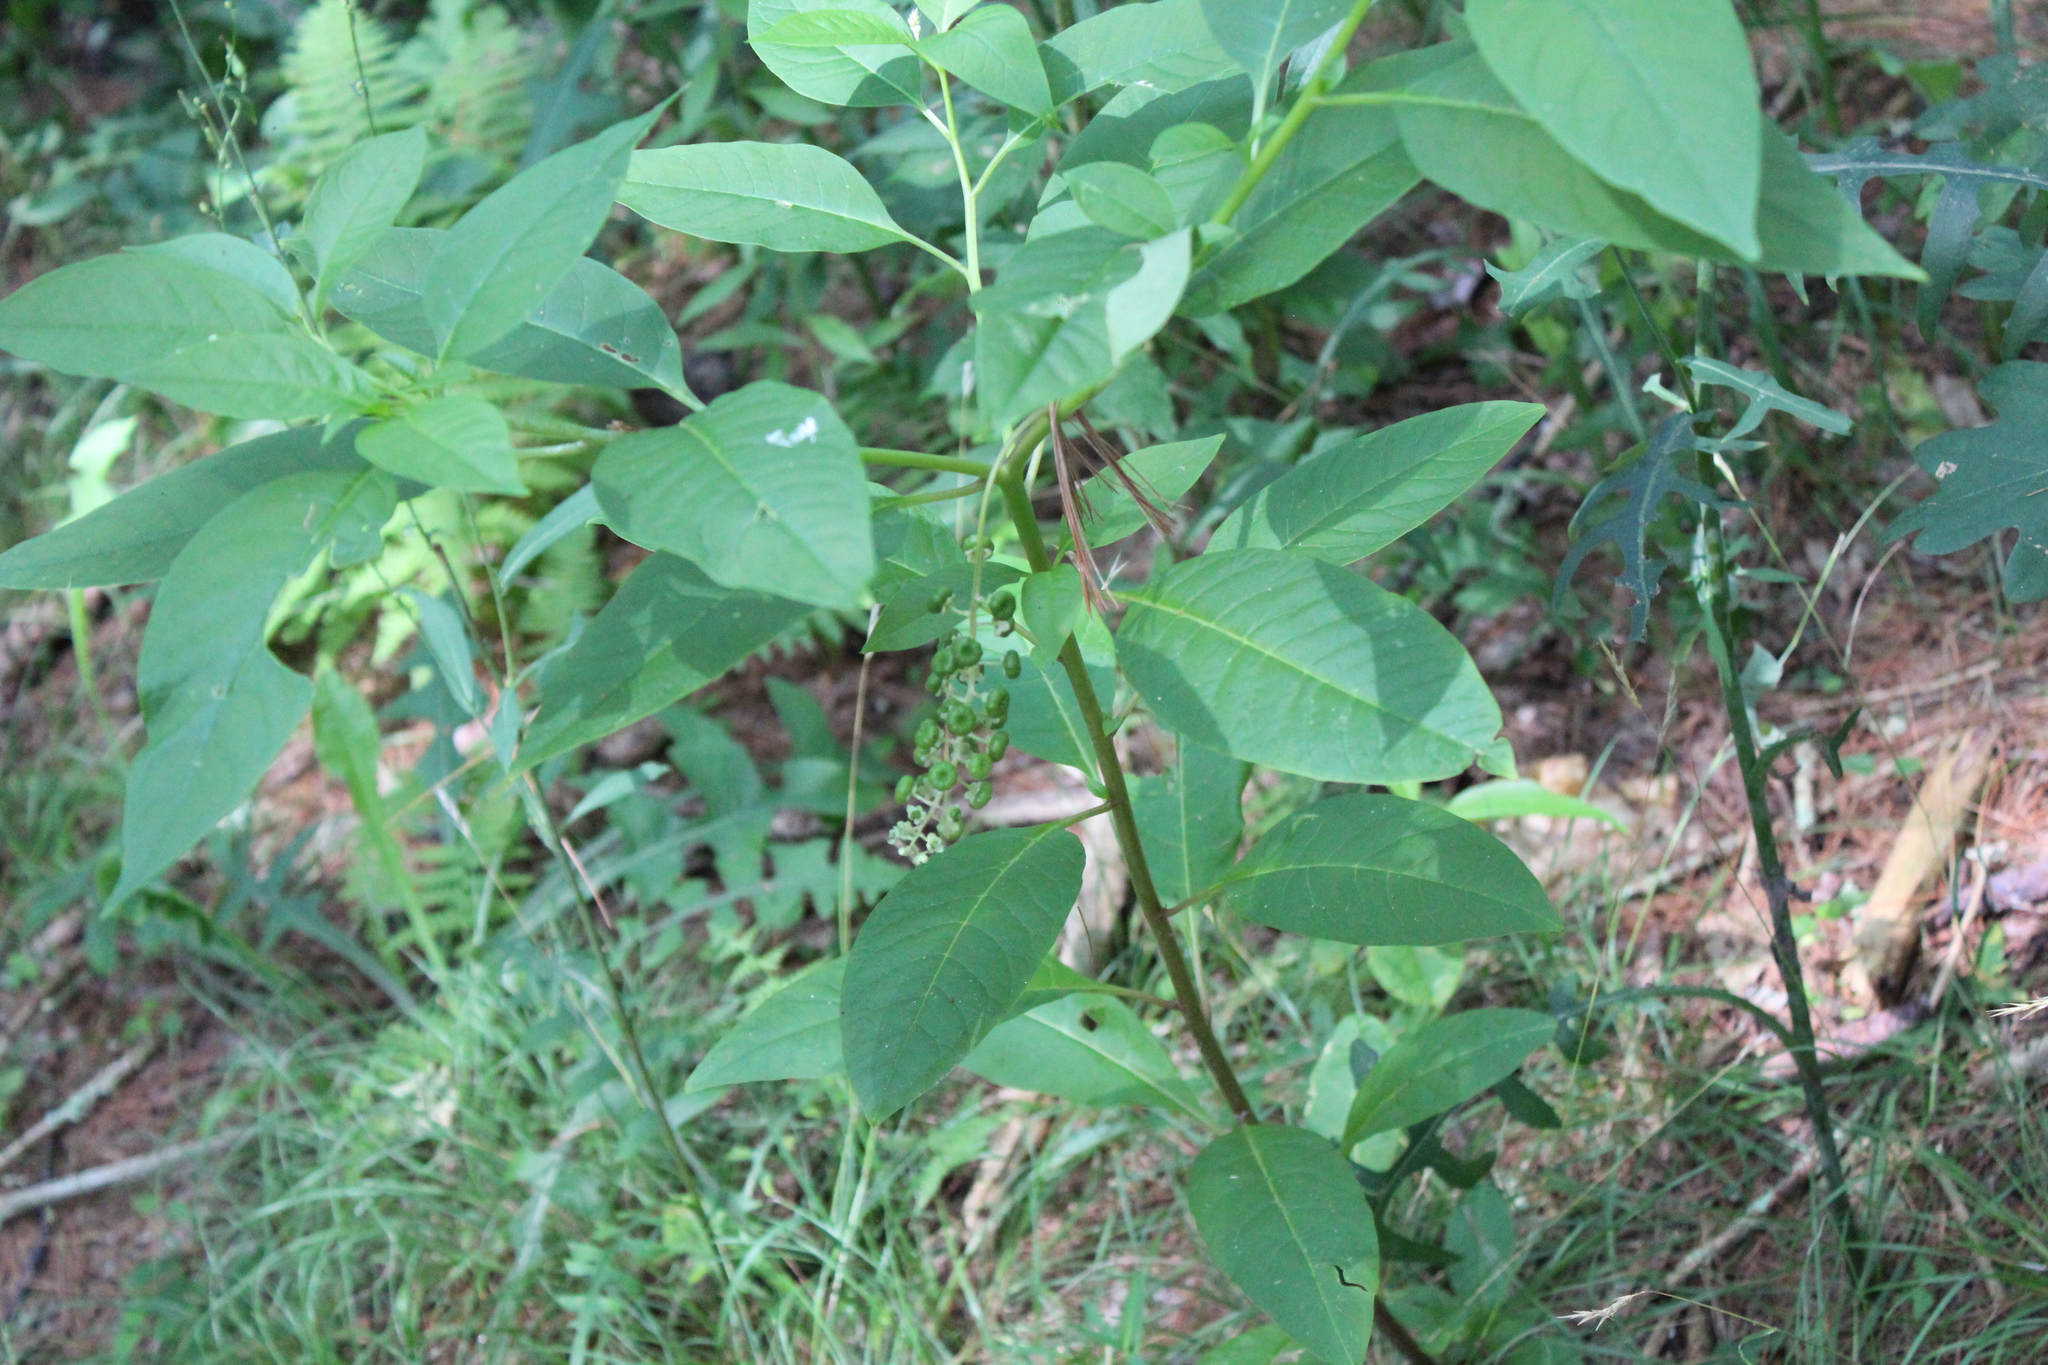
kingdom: Plantae
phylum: Tracheophyta
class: Magnoliopsida
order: Caryophyllales
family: Phytolaccaceae
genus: Phytolacca
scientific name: Phytolacca americana
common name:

•••

Rewrite the lines of the records with "common name" swapped for "vernacular name" and everything else unchanged, leaving out the pictures.

kingdom: Plantae
phylum: Tracheophyta
class: Magnoliopsida
order: Caryophyllales
family: Phytolaccaceae
genus: Phytolacca
scientific name: Phytolacca americana
vernacular name:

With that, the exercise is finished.